===== DATA FOR THIS TASK =====

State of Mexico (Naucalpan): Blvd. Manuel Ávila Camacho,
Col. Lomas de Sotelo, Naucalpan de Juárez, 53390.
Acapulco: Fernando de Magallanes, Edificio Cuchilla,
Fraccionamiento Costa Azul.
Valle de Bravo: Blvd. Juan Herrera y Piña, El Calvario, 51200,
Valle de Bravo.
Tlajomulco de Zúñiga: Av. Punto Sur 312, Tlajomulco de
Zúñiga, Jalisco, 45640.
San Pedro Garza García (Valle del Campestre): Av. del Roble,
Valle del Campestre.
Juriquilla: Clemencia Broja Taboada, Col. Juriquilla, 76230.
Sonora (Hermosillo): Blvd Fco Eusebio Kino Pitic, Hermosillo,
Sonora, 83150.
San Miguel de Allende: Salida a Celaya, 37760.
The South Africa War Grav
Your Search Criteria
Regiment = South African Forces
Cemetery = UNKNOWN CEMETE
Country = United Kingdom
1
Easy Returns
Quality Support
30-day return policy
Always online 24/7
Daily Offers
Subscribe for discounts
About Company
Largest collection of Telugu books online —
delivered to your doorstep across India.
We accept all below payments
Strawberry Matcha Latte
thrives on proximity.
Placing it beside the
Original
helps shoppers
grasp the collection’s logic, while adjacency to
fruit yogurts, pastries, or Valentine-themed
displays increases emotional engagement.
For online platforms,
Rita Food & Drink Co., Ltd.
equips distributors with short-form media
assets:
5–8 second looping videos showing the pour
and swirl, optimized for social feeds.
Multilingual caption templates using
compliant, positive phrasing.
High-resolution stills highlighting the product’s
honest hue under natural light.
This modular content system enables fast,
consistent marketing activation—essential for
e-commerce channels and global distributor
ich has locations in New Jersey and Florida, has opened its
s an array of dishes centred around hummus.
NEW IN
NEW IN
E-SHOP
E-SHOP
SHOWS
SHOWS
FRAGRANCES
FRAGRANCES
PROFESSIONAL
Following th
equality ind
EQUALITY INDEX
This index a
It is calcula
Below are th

=====

WHAT TO DO: An exact restatement of all the entries above is needed.

FINISHED TASK:
State of Mexico (Naucalpan): Blvd. Manuel Ávila Camacho,
Col. Lomas de Sotelo, Naucalpan de Juárez, 53390.
Acapulco: Fernando de Magallanes, Edificio Cuchilla,
Fraccionamiento Costa Azul.
Valle de Bravo: Blvd. Juan Herrera y Piña, El Calvario, 51200,
Valle de Bravo.
Tlajomulco de Zúñiga: Av. Punto Sur 312, Tlajomulco de
Zúñiga, Jalisco, 45640.
San Pedro Garza García (Valle del Campestre): Av. del Roble,
Valle del Campestre.
Juriquilla: Clemencia Broja Taboada, Col. Juriquilla, 76230.
Sonora (Hermosillo): Blvd Fco Eusebio Kino Pitic, Hermosillo,
Sonora, 83150.
San Miguel de Allende: Salida a Celaya, 37760.
The South Africa War Grav
Your Search Criteria
Regiment = South African Forces
Cemetery = UNKNOWN CEMETE
Country = United Kingdom
1
Easy Returns
Quality Support
30-day return policy
Always online 24/7
Daily Offers
Subscribe for discounts
About Company
Largest collection of Telugu books online —
delivered to your doorstep across India.
We accept all below payments
Strawberry Matcha Latte
thrives on proximity.
Placing it beside the
Original
helps shoppers
grasp the collection’s logic, while adjacency to
fruit yogurts, pastries, or Valentine-themed
displays increases emotional engagement.
For online platforms,
Rita Food & Drink Co., Ltd.
equips distributors with short-form media
assets:
5–8 second looping videos showing the pour
and swirl, optimized for social feeds.
Multilingual caption templates using
compliant, positive phrasing.
High-resolution stills highlighting the product’s
honest hue under natural light.
This modular content system enables fast,
consistent marketing activation—essential for
e-commerce channels and global distributor
ich has locations in New Jersey and Florida, has opened its
s an array of dishes centred around hummus.
NEW IN
NEW IN
E-SHOP
E-SHOP
SHOWS
SHOWS
FRAGRANCES
FRAGRANCES
PROFESSIONAL
Following th
equality ind
EQUALITY INDEX
This index a
It is calcula
Below are th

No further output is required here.